Art in the Digital Age: Text Portraits
Ralph Ueltzhoeffer, Anonymity (2009)
Text Portraits is an evolving internet art project by Ralph Ueltzhoeffer and Laura Maria May that explores the ways in which information on the web can be used as art. Early text portraits were exhibited on “location-dependent” billboards. As the project expanded, roughly parallel to the growth of Google, Ueltzhoeffer and May realized greater possibilities for the medium, as well as the cultural implications underpinning their work.
Ralph Ueltzhoeffer and Laura Maria May, Missing (2008)
The information is gathered to create “readable” portraits and exhibited as installations. A current work, Identity, however, was created for the web itself.
Ralph Ueltzhoeffer, Identity (2009)
When you run your cursor over the image, it reveals the text that makes up the image. For example, the text comprising Identity is:
Ralph Ueltzhoeffer, Identity (2009)
Identity makes a statement about the dangers of widespread, freely-available personal data in the digital age.
Ralph Ueltzhoeffer, Event and situation (2009)
Ueltzhoeffer continues to take this project in many new directions, and with the rapidly changing landscape of technology, it seems he will have plenty of signifiers to work with. Here are some of the issues that the Text Portraits project has raised:
The likelihood of faulty information over the internet.
How virtual interaction has replaced face-to-face interaction.
Can the internet itself become art by representing itself?
Abuse of personal data.
In sum, Text Portraits is a radical art project that challenges the notions our society is currently being built on. Everything from the invasive technologies of Facebook to the blurring of online and offline life, demonstrates the need for this project to continue.
I have to say that although this is interesting it is not new 36 years ago when I was 14 I went to an old country house Erdig Hall, Wrexham, North Wales and I was impressed with a picture of queen Victoria that was over a 100 years old the portrait was made with a text that told of her life.

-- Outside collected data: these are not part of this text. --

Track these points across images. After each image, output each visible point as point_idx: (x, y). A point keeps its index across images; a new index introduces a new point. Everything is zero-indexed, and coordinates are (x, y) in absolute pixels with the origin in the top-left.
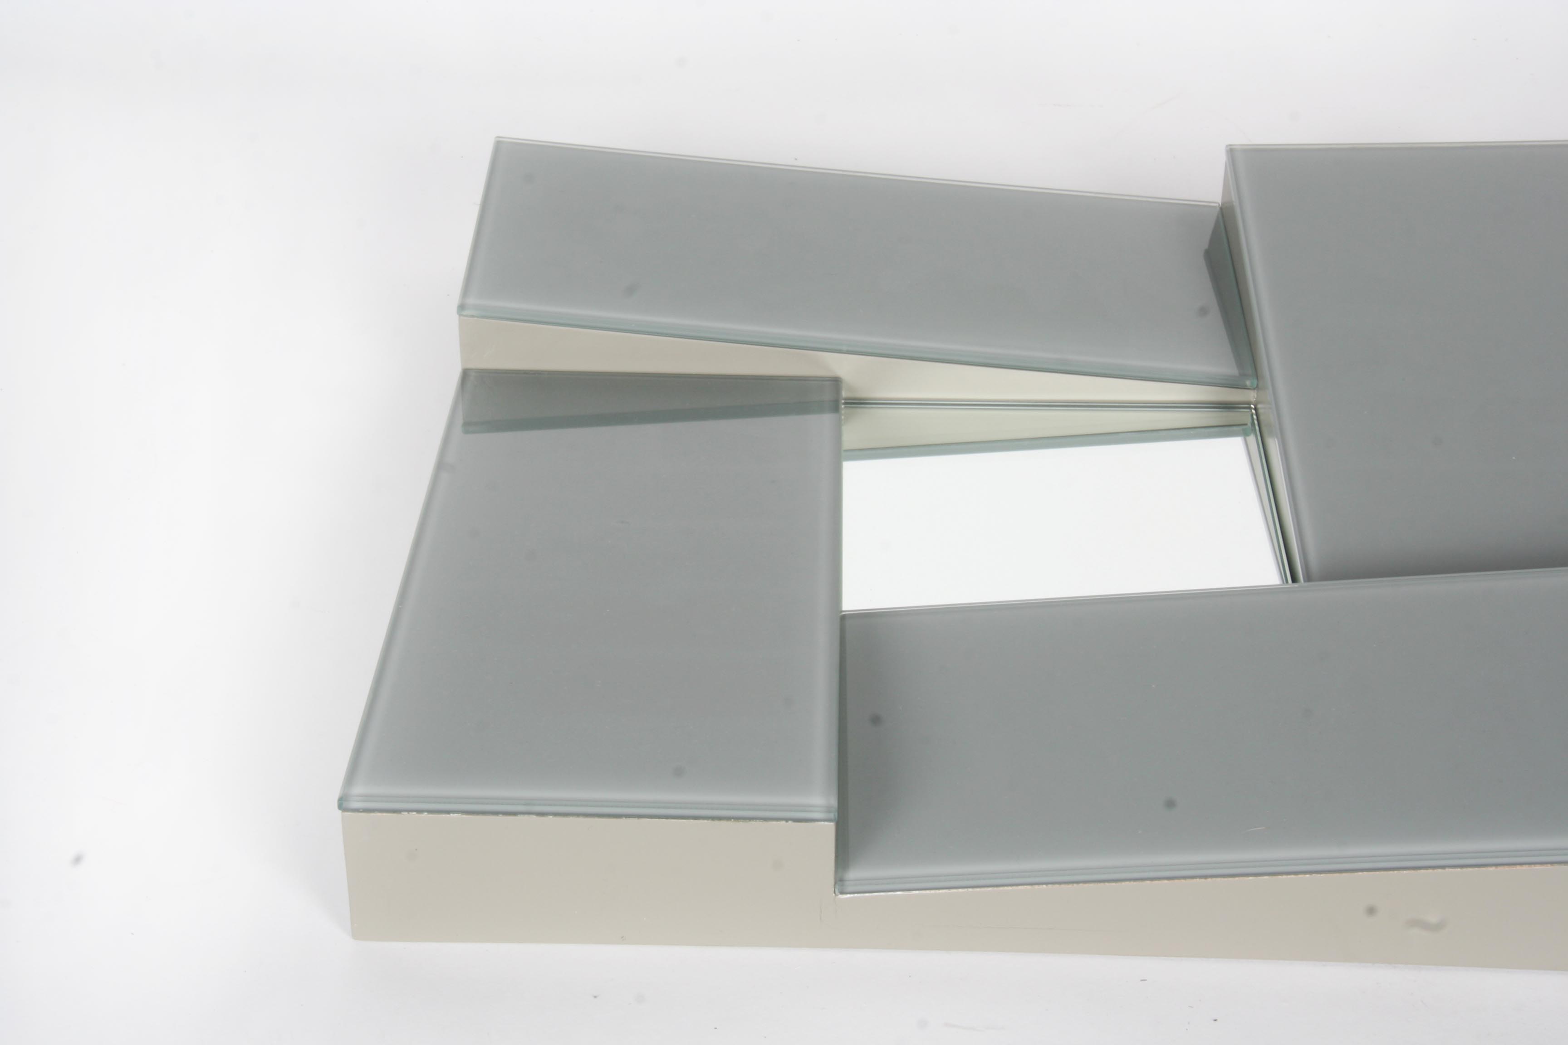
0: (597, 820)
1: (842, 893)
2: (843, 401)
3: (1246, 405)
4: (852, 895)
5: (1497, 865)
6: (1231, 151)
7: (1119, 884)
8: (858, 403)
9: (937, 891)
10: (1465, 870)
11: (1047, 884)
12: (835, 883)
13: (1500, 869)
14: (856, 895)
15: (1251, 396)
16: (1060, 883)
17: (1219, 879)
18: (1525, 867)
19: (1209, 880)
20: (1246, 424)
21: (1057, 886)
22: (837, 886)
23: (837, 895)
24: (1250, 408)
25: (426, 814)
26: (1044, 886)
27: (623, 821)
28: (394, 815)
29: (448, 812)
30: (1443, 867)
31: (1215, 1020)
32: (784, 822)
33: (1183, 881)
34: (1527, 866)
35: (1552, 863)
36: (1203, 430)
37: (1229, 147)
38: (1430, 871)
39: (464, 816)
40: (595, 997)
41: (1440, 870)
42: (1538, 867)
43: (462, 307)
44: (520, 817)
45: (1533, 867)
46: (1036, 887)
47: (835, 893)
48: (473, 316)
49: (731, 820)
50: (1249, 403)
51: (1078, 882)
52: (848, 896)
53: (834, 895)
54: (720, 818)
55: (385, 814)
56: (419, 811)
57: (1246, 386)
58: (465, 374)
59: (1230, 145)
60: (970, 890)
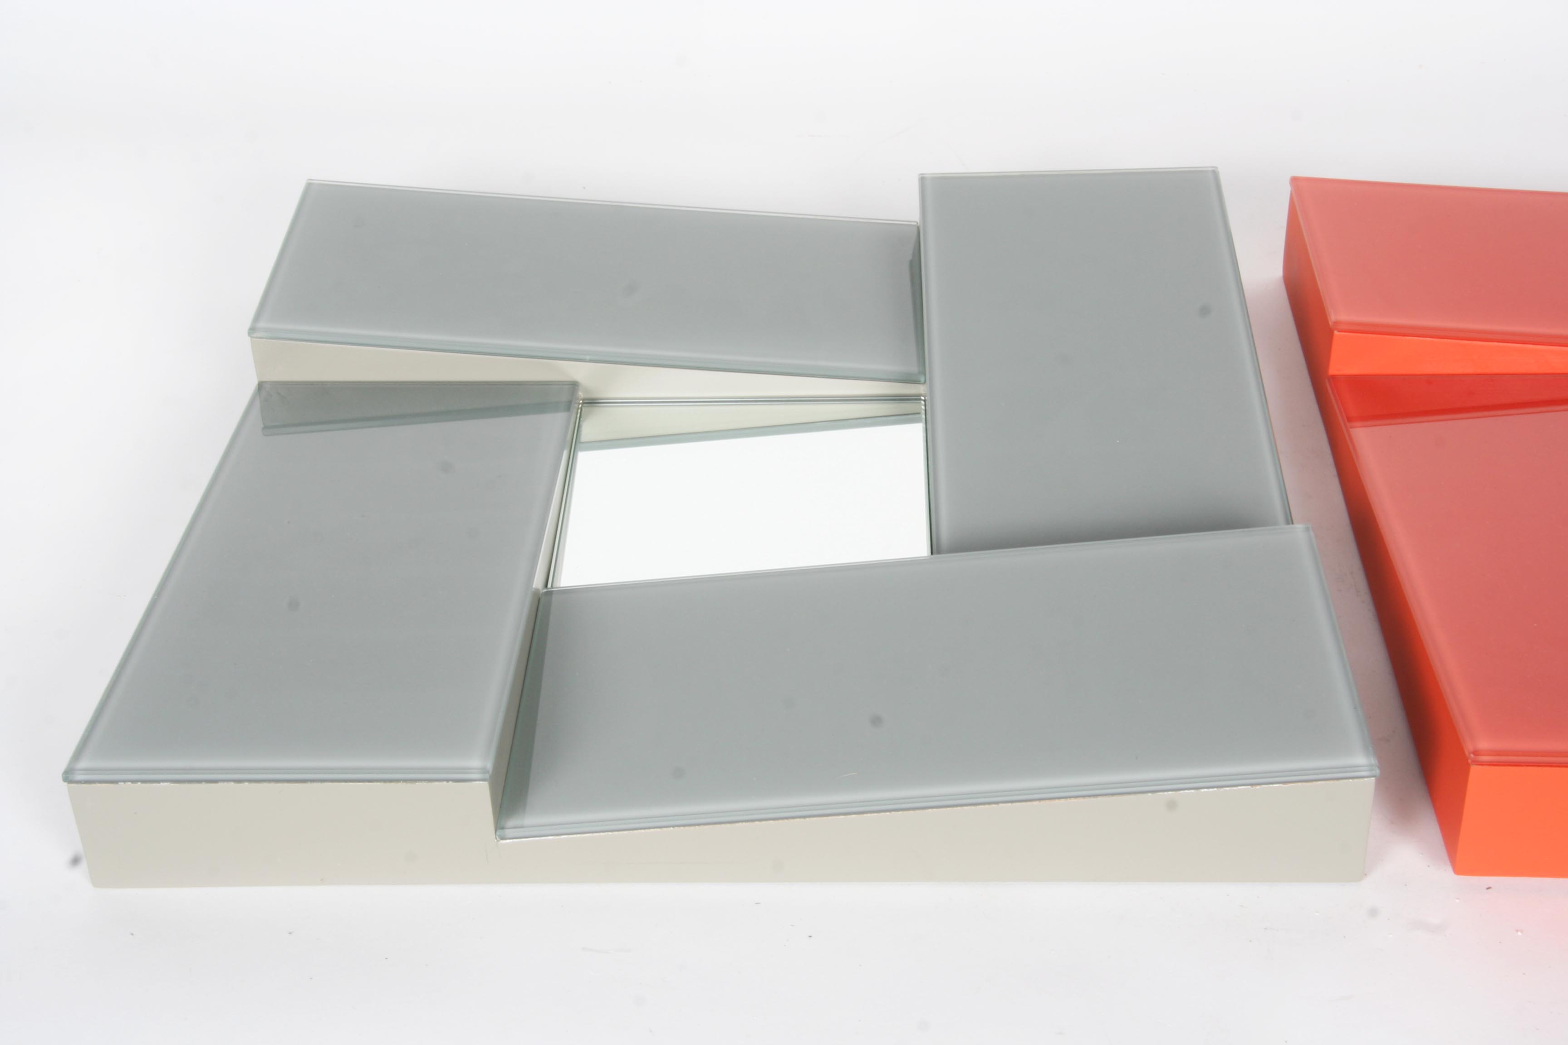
0: (286, 785)
1: (503, 838)
2: (581, 402)
3: (915, 398)
4: (511, 841)
5: (1040, 800)
6: (923, 179)
7: (733, 825)
8: (592, 402)
9: (583, 835)
10: (1014, 804)
11: (674, 826)
12: (496, 831)
13: (1043, 802)
14: (515, 840)
15: (921, 389)
16: (684, 826)
17: (815, 818)
18: (1063, 801)
19: (808, 819)
20: (919, 413)
21: (682, 828)
22: (498, 833)
23: (499, 841)
24: (921, 399)
25: (139, 783)
26: (672, 828)
27: (309, 785)
28: (112, 785)
29: (158, 781)
30: (997, 803)
31: (810, 937)
32: (445, 783)
33: (786, 821)
34: (1064, 799)
35: (1084, 796)
36: (885, 418)
37: (921, 176)
38: (987, 806)
39: (172, 785)
40: (290, 933)
41: (994, 806)
42: (1073, 800)
43: (252, 330)
44: (220, 784)
45: (1069, 800)
46: (665, 829)
47: (496, 839)
48: (261, 338)
49: (400, 782)
50: (920, 395)
51: (699, 825)
52: (508, 841)
53: (496, 841)
54: (391, 781)
55: (104, 785)
56: (134, 781)
57: (920, 381)
58: (261, 386)
59: (922, 174)
60: (610, 833)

A portrait of a person telling her life story was very impressive at 14 and not done by a machine but painstakingly done by hand with a pen and ink. So not only are these images not very new, the idea isn't either plus there are older examples of this type of work none of which where as easy as pressing a few buttons on a computer.
I think what makes it so interesting is that data and information is a major part of our cultural landscape. And so the “technique” may be the same (there are very few new techniques, after all), but what changes is culture and its environment: these factors create a web of possible meanings that was not there before.
Without trying to be sarcastic in any way I cannot deny you that because I don't even know you let alone what you think.
It must have been interesting to me as well, otherwise I wouldn't have looked that's for sure, as for the cultural landscape it must definitely be a considerable part of mine because I was doing the same sort of images in 1997.
They worked for me as well when I think back and when I think about it again in this context it is a reoccurring theme with a historical past that goes back at least a hundred years, the tools that were used to do it have been the tools available at the time.
Except now I can use both hand held tools of the past, a pencil, a brush and the modern digital tools of the present that's cool.
So all that remains to be said is thanks for a great two way experience of interactive mass communication.
If you want the image I am talking about with my permission to publish it then you have my email from this reaction or the last reaction I made, drop me a line with somewhere to send it.
That's what Escape into Life is all about Gareth . . . it's about exposing all kinds of art to a broad audience with the intention of provoking discussion and conversation about those works . . . you can send your images to escapeintolife (AT) yahoo (DOT) com and I'll take a look . . .
Something even more interesting is the fact that for your piece titled “Identity (2009)”, you have the text describing identity theft.
What makes this quite peculiar is the fact that for this piece, the photo you’ve elected to use is not one of your own making. In fact, it’s a rendering of a 3D-model I created well over 4 years ago now.